The city of San Diego owns a vast portfolio of properties and now it will need a new boss to manage it. The city acknowledged Monday that Cybele Thompson, the director of real estate assets Faulconer had recruited after his election in 2014 to clean up the department, was resigning. The move comes after years of controversy about the city’s purchase of a high rise downtown that used to be the headquarters of Sempra.
But more than that, the city’s clumsy and reckless acquisition of properties has been the most recurring failure for Faulconer’s administration. Thompson was the second top manager to leave in the midst of the ongoing revelations about the purchase of 101 Ash Street, the building that hundreds of city employees were meant to occupy for the long term, potentially saving taxpayers millions in annual rent. But they have never been able to move in (well, they did once, but asbestos concerns led to immediate evacuations) and the city last week acknowledged Thompson and her staff never called for an independent inspection of the building before purchasing it and claimed to the City Council it would only need a power washing.
Jesse Marx and Lisa Halverstadt broke the news of Thompson’s departure and reviewed the list of stumbles that led to it.
San Diego’s Power Play
San Diego has one chance to really get what it wants out of its private power provider. And for a city with more ambitious renewable energy goals than the state of California, you’d imagine it’d squeeze everything it could into a new franchise fee agreement.
We set out to explain the situation as the decision gets closer.

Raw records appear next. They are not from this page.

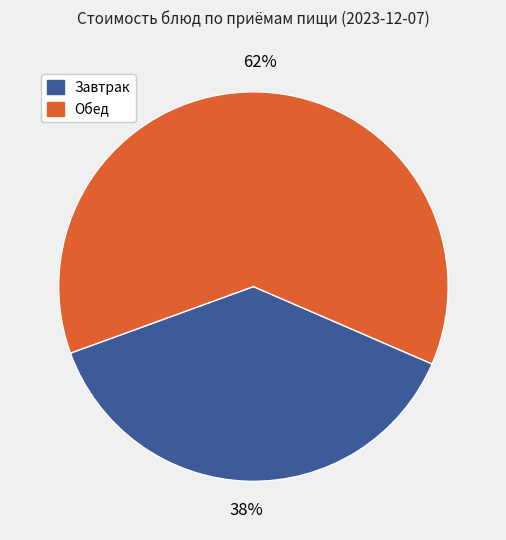

To the nearest percent, what is the difference between the largest and smallest slice percentages?

24%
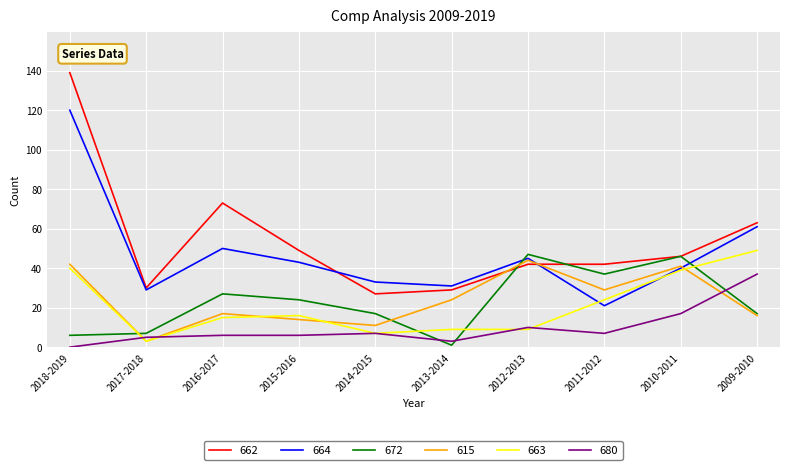

Which series has the largest total across all categories?

662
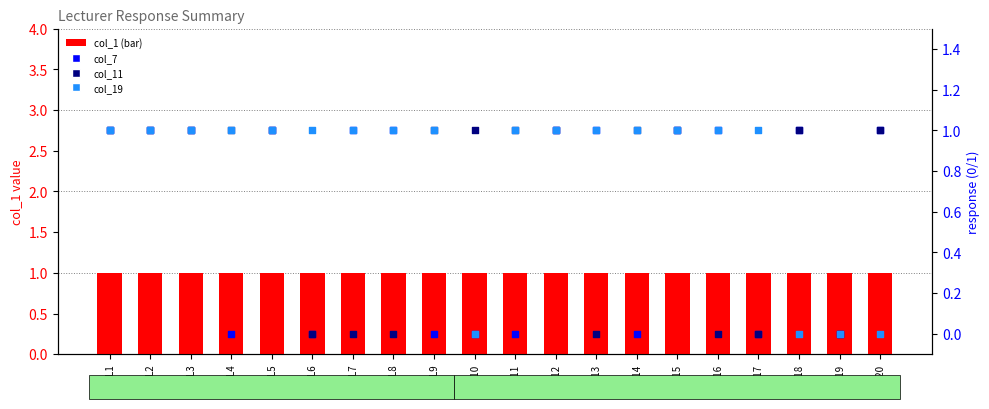

What is the total value across all series at L3?

4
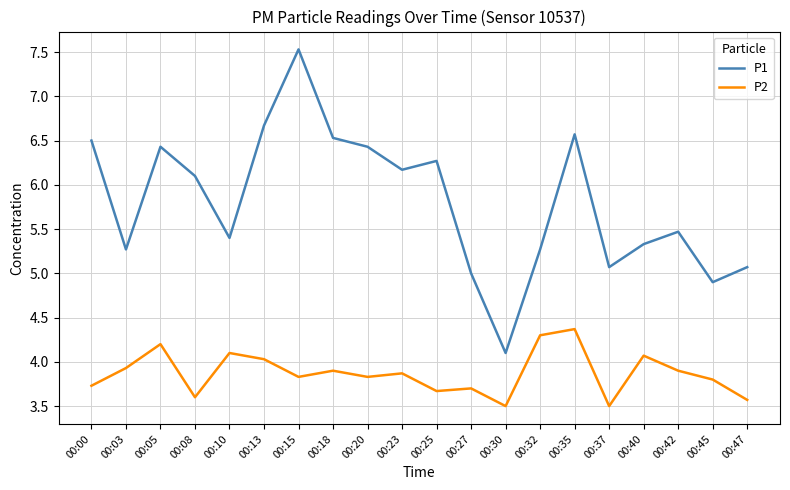

True or false: P2 and P1 cross at least once.

False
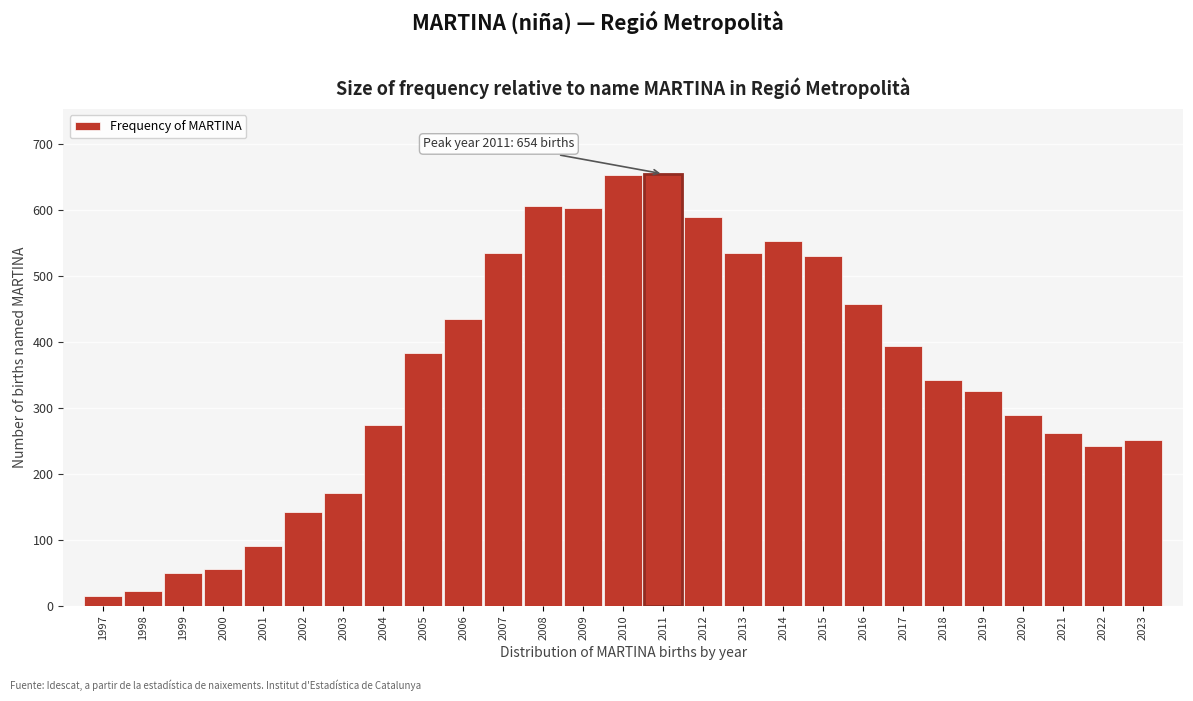

What is the average value?

350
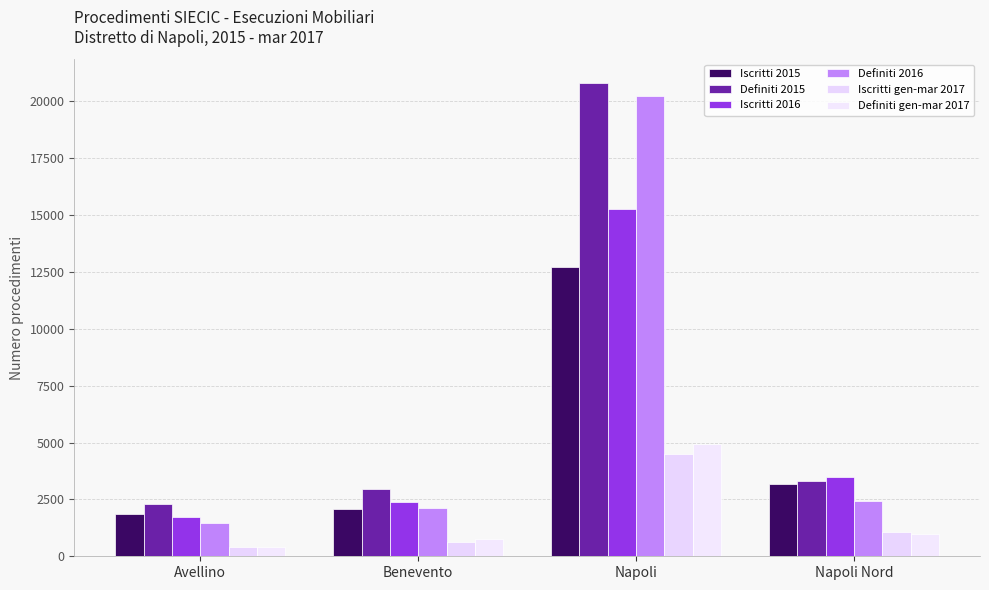

What is the sum of the Definiti gen-mar 2017 values at Benevento and Avellino?

1164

Think of the franchise fee like a rental agreement: The city is the landowner and the utility (currently San Diego Gas and Electric) is the renter using public land to build its poles, wires and gas lines. (The price a utility would logically pay is passed onto customers, however.)

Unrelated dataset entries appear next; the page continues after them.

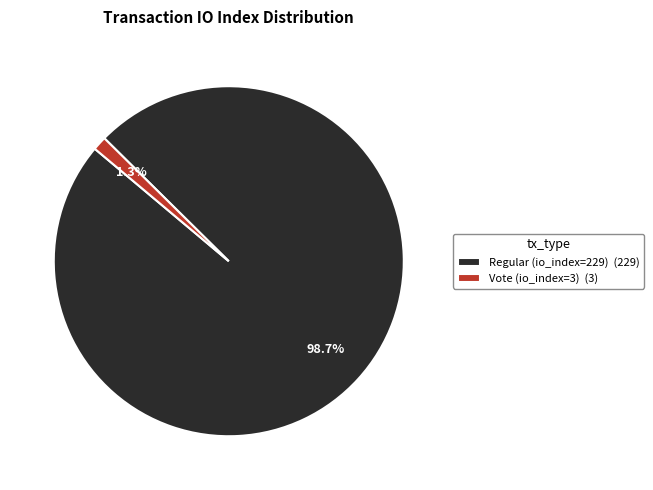

How many segments does this pie chart have?

2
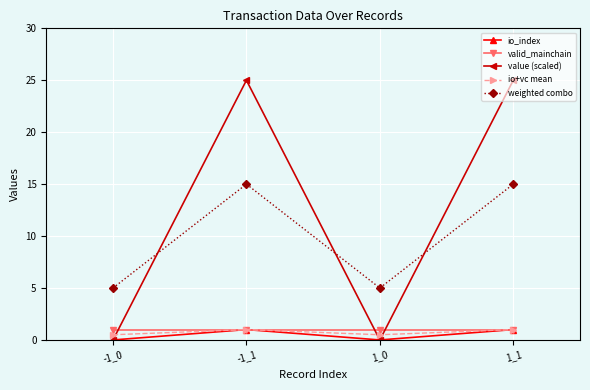

What is the value of the io+vc mean point at the 3rd from the left?

0.5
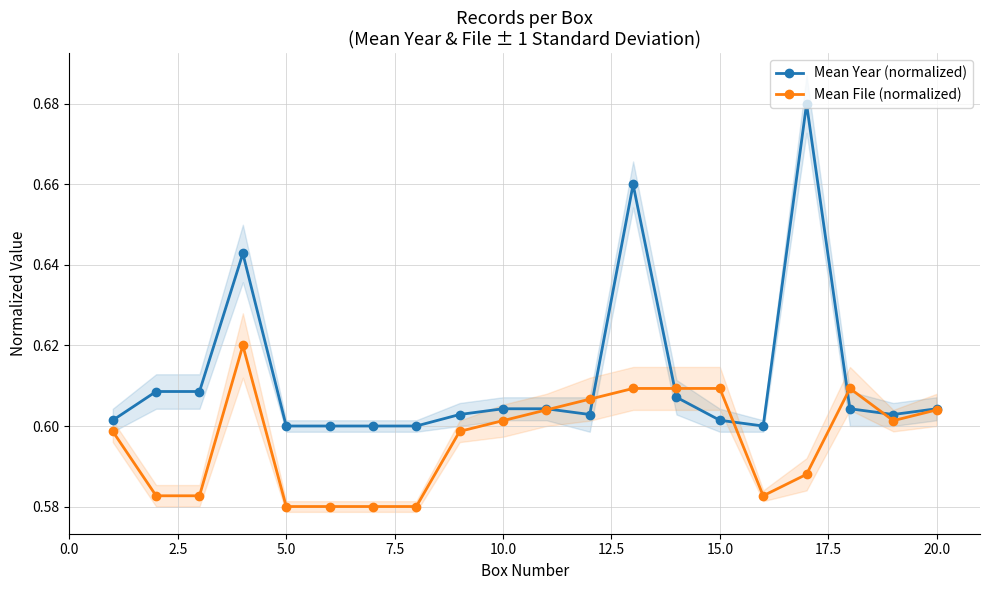

How many Mean File (normalized) values are between 0 and 1?

20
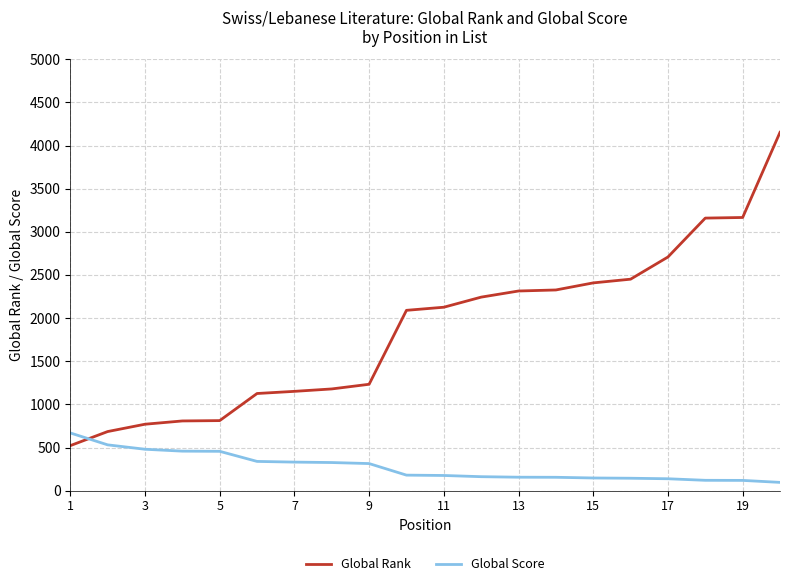

Which series has the largest range (max minus min)?

Global Rank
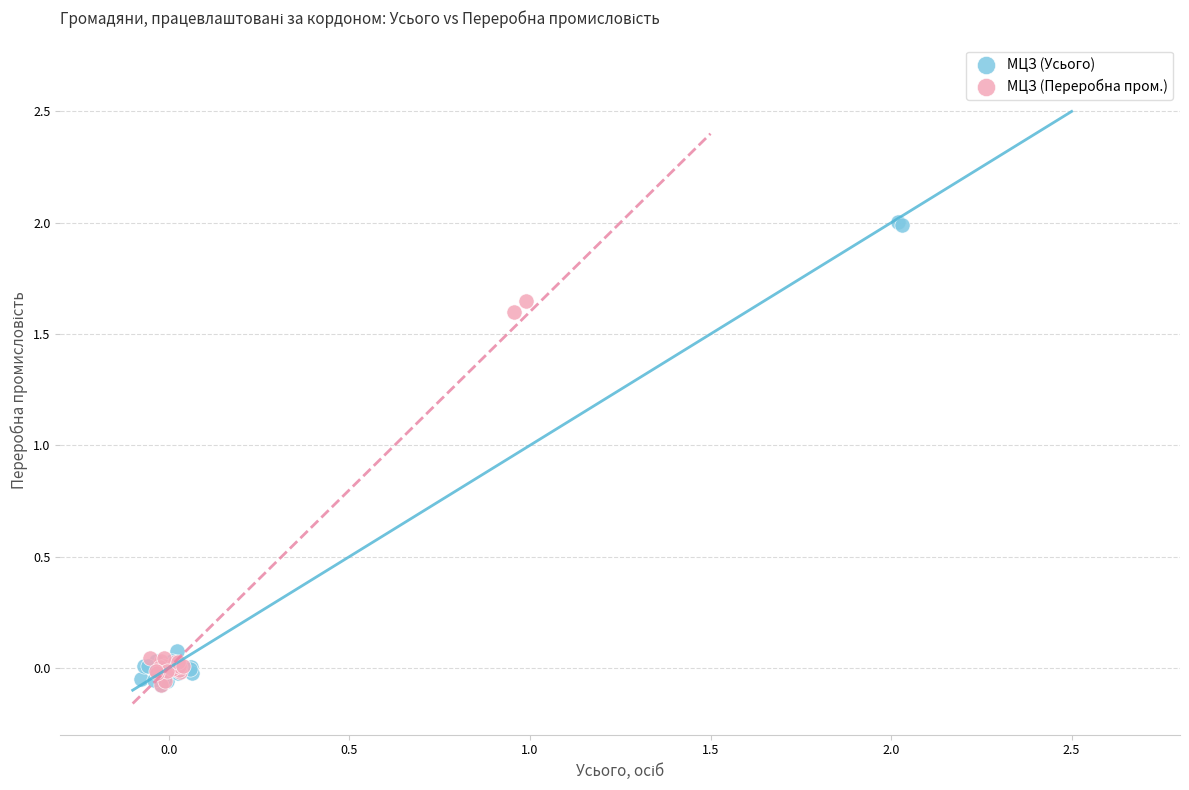

Which series has the largest Y range (max minus min)?

МЦЗ (Усього)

SDG&E is nearing the end of its 50-year lease. A city-hired consultant suggested slashing that term and requiring upfront cash payments from shareholders. But the consultant also recommended the city stay realistic to keep competitors interested in a contract which, by city charter, must go to the highest bidder. Other cities that recently renegotiated their terms are coming up with innovative ways to force private utilities to provide more renewable energy and play along with climate change-minded policy goals.
Now it’s up to city leaders whether San Diego will do something similar.
One More Challenge for Migrants in Tijuana
Disasters always tend to hit the most vulnerable among us hardest, and the pandemic is no exception. Maya Srikrishnan has chronicled the ways in which the virus has scrambled an already tenuous situation for migrants stuck in Mexico, awaiting resolution of their U.S. asylum cases.
In the latest Border Report, she lays out a new wrinkle: “the Mexican government has stopped renewing temporary humanitarian visas that were given to asylum-seekers when they entered the country.”
One attorney who provides legal assistance to migrants in Tijuana is working with the Mexican government to extend the visas.
This bureaucratic hurdle exists on top of the many challenges migrants are facing in the midst of the pandemic, including a shortage of shelter beds and a lack of food and jobs.
In Other News
- Sweetwater Union High School District began its classes Monday, entirely online. KPBS has a breakdown of how it will all work.
- Here’s a juicy tidbit from a piece about the ways scientists are using technology to study great white sharks: “The coastal community of Del Mar, north of San Diego, is home to a great white shark nursery, the researchers said.” (Reuters)
- A Ramona gym owner is the first business owner to be criminally charged by the San Diego County district attorney for allegedly violating public health orders. (NBC San Diego)
- The California Legislature on Monday passed Assemblywoman Shirley Weber’s bill to mandate that California State University students take ethnic studies courses. Catch up on the dispute between Weber and the CSU system here.